◆ **Job item**
All the lines below need to be output exactly, apart from any images.

◆ **The records**
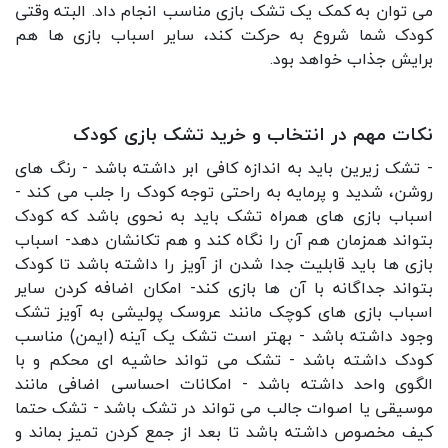
می توان به کمک یک تشک بازی مناسب انجام داد. البته وقتی
کودک شما شروع به حرکت کند، سایر اسباب بازی ها هم
برایش جذاب خواهد بود.
نکات مهم در انتخاب و خرید تشک بازی کودک
- تشک زیرین باید به اندازه کافی ابر داشته باشد - رنگ های
روشن، شدید و پرمایه به راحتی توجه کودک را جلب می کند -
اسباب بازی های همراه تشک باید به نحوی باشد که کودک
بتواند همزمان هم آن را نگاه کند و هم تکانشان دهد- اسباب
بازی ها باید قابلیت جدا شدن از آویز را داشته باشد تا کودک
بتواند جداگانه با آن ها بازی کند- امکان اضافه کردن سایر
اسباب بازی های کوچک مانند عروسک پولیشی به آویز تشک
وجود داشته باشد - بهتر است تشک یک آینه (ایمن) مناسب
کودک داشته باشد - تشک می تواند حاشیه ای محکم و با
الگوی واحد داشته باشد - امکانات احساسی اضافی مانند
موسیقی یا اصوات جالب می تواند در تشک باشد - تشک حتما
کیف مخصوص داشته باشد تا بعد از جمع کردن تمیز بماند و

◆ **Exercise answer**
می توان به کمک یک تشک بازی مناسب انجام داد. البته وقتی
کودک شما شروع به حرکت کند، سایر اسباب بازی ها هم
برایش جذاب خواهد بود.
نکات مهم در انتخاب و خرید تشک بازی کودک
- تشک زیرین باید به اندازه کافی ابر داشته باشد - رنگ های
روشن، شدید و پرمایه به راحتی توجه کودک را جلب می کند -
اسباب بازی های همراه تشک باید به نحوی باشد که کودک
بتواند همزمان هم آن را نگاه کند و هم تکانشان دهد- اسباب
بازی ها باید قابلیت جدا شدن از آویز را داشته باشد تا کودک
بتواند جداگانه با آن ها بازی کند- امکان اضافه کردن سایر
اسباب بازی های کوچک مانند عروسک پولیشی به آویز تشک
وجود داشته باشد - بهتر است تشک یک آینه (ایمن) مناسب
کودک داشته باشد - تشک می تواند حاشیه ای محکم و با
الگوی واحد داشته باشد - امکانات احساسی اضافی مانند
موسیقی یا اصوات جالب می تواند در تشک باشد - تشک حتما
کیف مخصوص داشته باشد تا بعد از جمع کردن تمیز بماند و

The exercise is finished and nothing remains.